Satellites come in a variety of shapes and sizes and perform many different functions, but they all have several things in common.
- All of them have a metal or composite frame and body, usually known as the bus. The bus holds everything together in space and provides enough strength to survive the launch
- All of them have a source of power (usually solar cells) and batteries for storage. Arrays of solar cells provide power to charge rechargeable batteries. Newer designs include fuel cells. Power on most satellites is precious and very limited. Nuclear power has been used on space probes to other planets. Power systems are constantly monitored, and data on power and all other onboard systems is sent to Earth stations in the form of telemetry signals.
- All of them have an onboard computer to control and monitor the different systems.
- All have a radio system and antenna. At the very least, most satellites have a radio transmitter/receiver so that the ground-control crew can request status information from the satellite and monitor its health. Many satellites can be controlled in various ways from the ground to do anything from change the orbit to reprogram the computer system.
- All of them have an attitude control system. The ACS keeps the satellite pointed in the right direction.
As you might expect, putting all of these systems together isn’t easy. It can take years. Everything begins with a mission objective. Defining the parameters of the mission enables engineers to specify the instruments needed and how they'll be arranged. Once these specifications (and their budget) are approved, satellite construction can begin. This typically takes place in a clean room, a sterile environment that makes it possible to maintain a constant temperature and humidity and protect the satellite during its development, construction and testing.

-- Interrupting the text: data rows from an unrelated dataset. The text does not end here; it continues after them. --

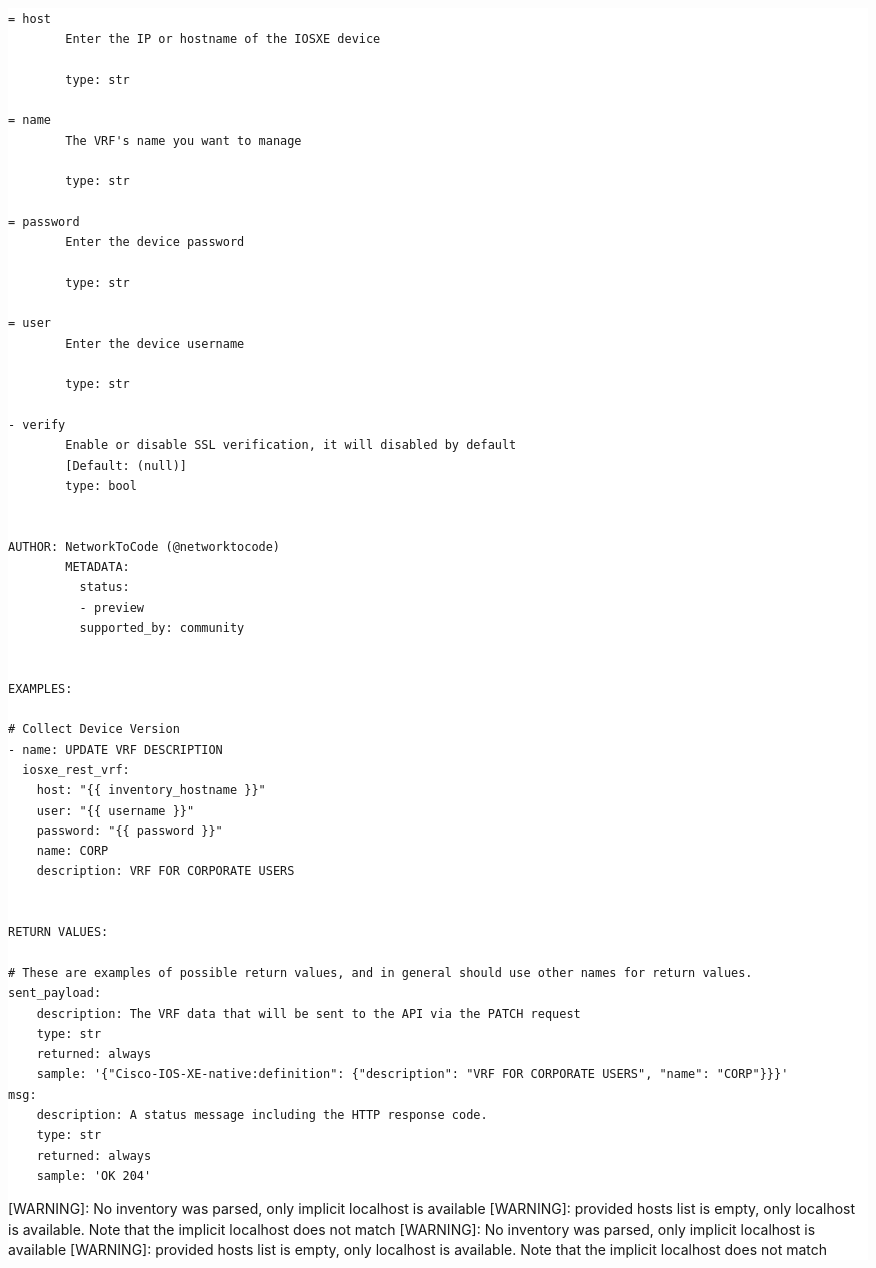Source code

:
 ```
= host
        Enter the IP or hostname of the IOSXE device

        type: str

= name
        The VRF's name you want to manage

        type: str

= password
        Enter the device password

        type: str

= user
        Enter the device username

        type: str

- verify
        Enable or disable SSL verification, it will disabled by default
        [Default: (null)]
        type: bool


AUTHOR: NetworkToCode (@networktocode)
        METADATA:
          status:
          - preview
          supported_by: community


EXAMPLES:

# Collect Device Version
- name: UPDATE VRF DESCRIPTION
  iosxe_rest_vrf:
    host: "{{ inventory_hostname }}"
    user: "{{ username }}"
    password: "{{ password }}"
    name: CORP
    description: VRF FOR CORPORATE USERS


RETURN VALUES:

# These are examples of possible return values, and in general should use other names for return values.
sent_payload:
    description: The VRF data that will be sent to the API via the PATCH request
    type: str
    returned: always
    sample: '{"Cisco-IOS-XE-native:definition": {"description": "VRF FOR CORPORATE USERS", "name": "CORP"}}}'
msg:
    description: A status message including the HTTP response code.
    type: str
    returned: always
    sample: 'OK 204'
```


[WARNING]: No inventory was parsed, only implicit localhost is available
[WARNING]: provided hosts list is empty, only localhost is available. Note that the implicit localhost does not match
[WARNING]: No inventory was parsed, only implicit localhost is available
[WARNING]: provided hosts list is empty, only localhost is available. Note that the implicit localhost does not match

Artificial satellites generally aren’t mass-produced; they’re custom-built to perform their intended functions. With that said, some companies have designed their satellites to be modular, making it possible to start with a primary structure that can be customized as needed. For example, Boeing's 601 satellites have two basic modules -- a chassis for carrying the propulsion subsystem, bus electronics and battery packs; and a set of honeycomb shelves to hold arrays of equipment. This modularity enables engineers to assemble purpose-built satellites without starting from scratch. And, of course, some satellites, such as those in GPS and the Iridium system, work together in a coordinated network. Using a repeatable design makes it easier to set up and integrate the various components of the system.